А уж разговоры обо всяких там национальных особенностях и самобытных традициях – это уж вообще. Да и не верю я, честно говоря, ни в какие такие особенности. Это все либо для патриотов, либо для ксенофобов, что, в общем-то, одно и то же. Вот пусть они об этом и думают. И что бы они там все ни напридумали, мы-то знаем, что ничто ничем толком не объяснить. Почему мы плевались? Почему перестали? А почему “да наплюй ты на него, в самом-то деле”? А почему “а мне трижды наплевать, что ты кандидат наук”? А почему “плюнул на все и уехал отсюда куда глаза глядят”? А почему все остальное? Бог его знает почему. Видимо, уж “так само получилось”.
Памяти Кулибина
Бог знает что заставило меня вспомнить ни с того ни с сего об этом злополучном Кулибине. Видимо, июнь. В том смысле, что в школах заканчиваются выпускные экзамены и друзья веселые простятся уже вот-вот со школою, чтобы потом вспоминать о ней – кто-то с умилением, а кто-то – вроде меня – с тоскливым томлением. (Или с томительной тоской – как лучше?)
Но это относится к школе как учреждению, к школе как таковой. А вот многих своих учителей я вспоминаю со сложной смесью чувств, где среди прочих преобладают благодарность и раскаяние. Раскаяние во всем том, что они претерпели от меня. И благодарность за то, что никто из них меня не только не убил, но даже ни разу и пальцем не тронул. Впрочем, одна математичка в шестом классе – ее звали Тамара Тимофеевна – говорила время от времени о том, что “Рубинштейна я иногда убить готова”. Слово “готова” она произносила почему-то с ударением на последнем слоге. Но ведь не только не убила, но и – как я теперь понимаю – даже и не особенно была к этому “готовА”. И вообще, кажется, совсем неплохо ко мне относилась.
В общем, едва ли надо объяснять, что ученичок я был еще тот. Нет, учился-то я как раз неплохо – не хуже многих. Но я (курсив мой)

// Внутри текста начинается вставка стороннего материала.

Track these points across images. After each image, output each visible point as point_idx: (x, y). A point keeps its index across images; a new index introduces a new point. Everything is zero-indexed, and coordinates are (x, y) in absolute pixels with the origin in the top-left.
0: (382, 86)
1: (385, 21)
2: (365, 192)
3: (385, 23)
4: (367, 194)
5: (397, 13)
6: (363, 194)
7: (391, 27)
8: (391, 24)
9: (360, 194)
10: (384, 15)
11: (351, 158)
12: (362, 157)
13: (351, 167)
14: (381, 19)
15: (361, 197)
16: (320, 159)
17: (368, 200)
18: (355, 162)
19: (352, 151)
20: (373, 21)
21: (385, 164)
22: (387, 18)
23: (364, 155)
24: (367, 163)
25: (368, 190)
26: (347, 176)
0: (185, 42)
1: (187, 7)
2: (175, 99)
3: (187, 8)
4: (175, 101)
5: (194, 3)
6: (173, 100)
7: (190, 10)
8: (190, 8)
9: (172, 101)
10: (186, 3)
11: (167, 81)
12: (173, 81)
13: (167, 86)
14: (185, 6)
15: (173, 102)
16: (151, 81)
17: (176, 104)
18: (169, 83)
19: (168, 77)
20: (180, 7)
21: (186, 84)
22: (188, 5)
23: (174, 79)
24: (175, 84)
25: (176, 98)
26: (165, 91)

Не вертелся, не болтал и никого не передразнивал я только в одном случае – когда читал на уроке, держа книжку на коленях. Вот тогда я не вертелся, а был, наоборот, тише воды. Особенно запойно мне читалось почему-то на физике. Вот сижу я, читаю что-то увлекательное и вдруг слышу: “Рубинштейн нам ответит на этот вопрос”. Чего? Какой еще вопрос? Встаю, вопросительно смотрю на соседа по парте Володьку Шухова, большого, надо сказать, остроумца. “Шестнадцать”, – произносит он громким театральным шепотом. Я и выпаливаю как можно бодрее и победоноснее: “Шестнадцать!” После секундного замешательства все начинают ржать как зарезанные, а громче всех – остроумец Володька. Не смеются двое – я и несчастная Эльвира Васильевна. Она спрашивает, вполне, впрочем, риторически: “Что шестнадцать? Что шестнадцать? Дай-ка дневник. Шестнадцать… Горе мое”. А она ведь спросила наверняка про какое-нибудь очередное правило буравчика и никак не менее того. На шутника я не обижаюсь, ибо знаю: ответный выстрел остается за мной. Уж я что-нибудь придумаю, не извольте сомневаться – трепещи, поганец.